* [Passage shown]

References in the boxes above are for the Lender’s use only and do not limit the applicability of this document

to any particular loan or item.

Any item above containing “***” has been omitted due to text length limitations.


Borrower:

Repro Med Systems, Inc.

Lender:

KeyBank National Association

 

24 Carpenter Rd.

 

NY-CBS-Manhattan

 

Chester, NY 10918-1057

 

11 E. 22nd Street

 

 

 

New York, NY 10010


Principal Amount: $3,500,000.00

Date of Note: April 14, 2020


PROMISE TO PAY. To repay Borrower’s loan, Repro Med Systems, Inc. (“Borrower”) promises to pay to KeyBank National Association (“Lender”), or order, in lawful money of the United States of America, the principal amount of Three Million Five Hundred Thousand & 00/100 Dollars ($3,500,000.00) or so much as may be outstanding, together with interest on the unpaid outstanding principal balance of each advance. Interest shall be calculated from the date of each advance until repayment of each advance.

 

PAYMENT. Borrower will pay this loan in one payment of all outstanding principal plus all accrued unpaid interest on June 1, 2021. In addition, Borrower will pay regular monthly payments of all accrued unpaid interest due as of each payment date, beginning June 1, 2020, with all subsequent interest payments to be due on the same day of each month after that. Unless otherwise agreed or required by applicable law, payments will be applied to first pay interest accrued to the day Lender receives the payment, then to bring principal current, then to pay any late fees, and then Lender will apply any remaining balance to reduce principal. Borrower will pay Lender at Lender’s address shown above or at such other place as Lender may designate in writing.

 

VARIABLE INTEREST RATE. The interest rate on this Note is subject to change from time to time based on changes in an index which is the Prime Rate announced by Lender (the “Index”). The Index is not necessarily the lowest rate charged by Lender on its loans and is set by Lender in its sole discretion. Lender will tell Borrower the current Index rate upon Borrower’s request.  The interest rate change will not occur more often than each day that the Index changes. The interest rate will change automatically and correspondingly on the date of each announced change of the Index by Lender. Borrower understands that Lender may make loans based on other rates as well. The Index currently is 3.250% per annum. Interest on the unpaid principal balance of this Note will be calculated as described in the “INTEREST CALCULATION METHOD” paragraph using a rate of 0.750 percentage points under the Index (the “Margin”), resulting in an initial rate of 2.500% per annum based on a year of 360 days. If Lender determines, in its sole discretion, that the Index has become unavailable or unreliable, either temporarily, indefinitely, or permanently, during the term of this Note, Lender may amend this Note by designating .a substantially similar substitute index. Lender may also amend and adjust the Margin to accompany the substitute index.  The change to the Margin may be a positive or negative value, or zero. In making these amendments, Lender may take into consideration any then-prevailing market convention for selecting a substitute index and margin for the specific Index that is unavailable or unreliable. Such an amendment to the terms of this Note will become effective and bind Borrower 10 business days after Lender gives written notice to Borrower without any action or consent of the Borrower. NOTICE: Under no circumstances will the interest rate on this Note be more than the maximum rate allowed by applicable law.

* [Data under study]
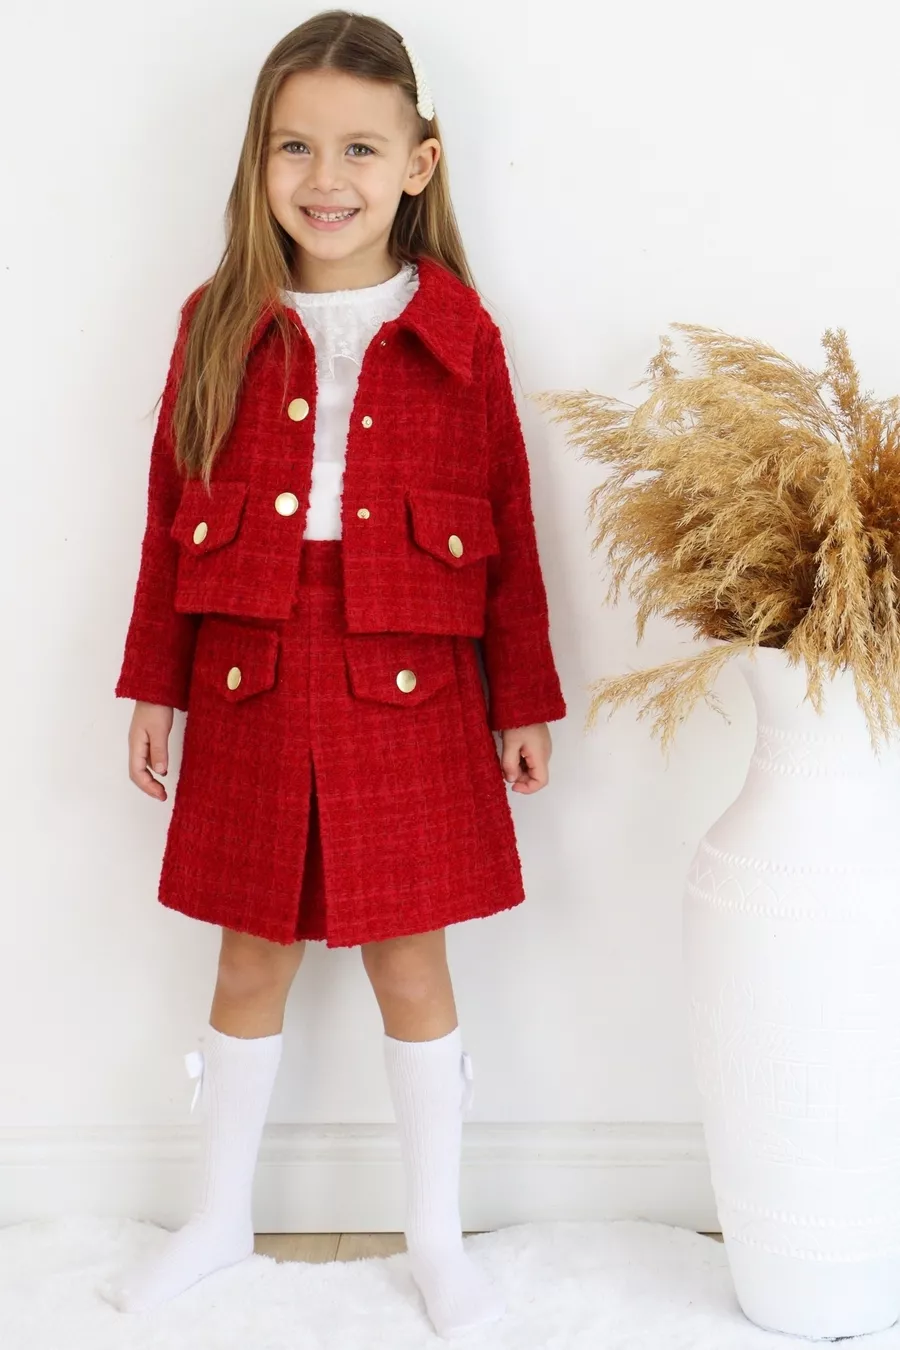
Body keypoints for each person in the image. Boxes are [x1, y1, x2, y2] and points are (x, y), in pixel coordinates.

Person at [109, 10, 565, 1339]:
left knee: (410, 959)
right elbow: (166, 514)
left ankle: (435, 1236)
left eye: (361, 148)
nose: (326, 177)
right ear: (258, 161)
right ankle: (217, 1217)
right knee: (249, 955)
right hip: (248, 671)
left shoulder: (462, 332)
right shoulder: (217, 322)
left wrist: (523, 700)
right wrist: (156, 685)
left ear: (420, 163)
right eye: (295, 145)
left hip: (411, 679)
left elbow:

* [What the task asks]
Write the next part of the loan note, starting right after its final sentence. The material has no connection to the loan note.

* [Written response]
INTEREST CALCULATION METHOD. Interest on this Note is computed on a 365/360 basis; that is, by applying the ratio of the interest rate over a year of 360 days, multiplied by the outstanding principal balance, multiplied by the actual number of days the principal balance is outstanding. All interest payable under this Note is computed using this method.

 

PREPAYMENT. Borrower agrees that all loan fees and other prepaid finance charges are earned fully as of the date of the loan and will not be subject to refund upon early payment (whether voluntary or as a result of default), except as otherwise required by law. Except for the foregoing, Borrower may pay without penalty all or a portion of the amount owed earlier than it is due.  Early payments will not, unless agreed to by Lender in writing, relieve Borrower of Borrower’s obligation to continue to make payments of accrued unpaid interest. Rather, early payments will reduce the principal balance due. Borrower agrees not to send Lender payments marked “paid in full”, “without recourse,” or similar language. If Borrower sends such a payment, Lender may accept it without losing any of Lender’s rights under this Note, and Borrower will remain obligated to pay any further amount owed to Lender. All written communications concerning disputed amounts, including any check or other payment instrument that indicates that the payment constitutes “payment in full” of the amount owed or that is tendered with other conditions or limitations or as full satisfaction of a disputed amount must be mailed or delivered to : KeyBank National Association, NY-CBS-Manhattan, 11 E. 22nd Street, New York, NY 10010.

 

LATE CHARGE. If a payment is 10 days or more late, Borrower will be charged 5.000% of the unpaid portion of the regularly scheduled payment or $25.00, whichever is greater.

 

INTEREST AFTER DEFAULT. Upon default, including failure to pay upon final maturity, the interest rate on this Note shall be increased by adding an additional 3.000 percentage point margin (“Default Rate Margin”). The Default Rate Margin shall also apply to each succeeding interest rate change that would have applied had there been no default.  However, in no event will the interest rate exceed the maximum interest rate limitations under applicable law.

 



PROMISSORY NOTE

(Continued)

Page 2

 

DEFAULT. Each of the following shall constitute an event of default (“Event of Default”) under this Note:

 

Payment Default. Borrower fails to make any payment when due under this Note.

 

Other Defaults. Borrower fails to comply with or to perform any other term, obligation, covenant or condition contained in this Note or in any of the related documents or to comply with or to perform any term, obligation, covenant or condition contained in any other agreement between Lender and Borrower.

 

Default in Favor of Third Parties. Borrower or any Grantor defaults under any loan, extension of credit, security agreement, purchase or sales agreement, or any other agreement, in favor of any other creditor or person that may materially affect any of Borrower’s property or Borrower’s ability to repay this Note or perform Borrower’s obligations under this Note or any of the related documents.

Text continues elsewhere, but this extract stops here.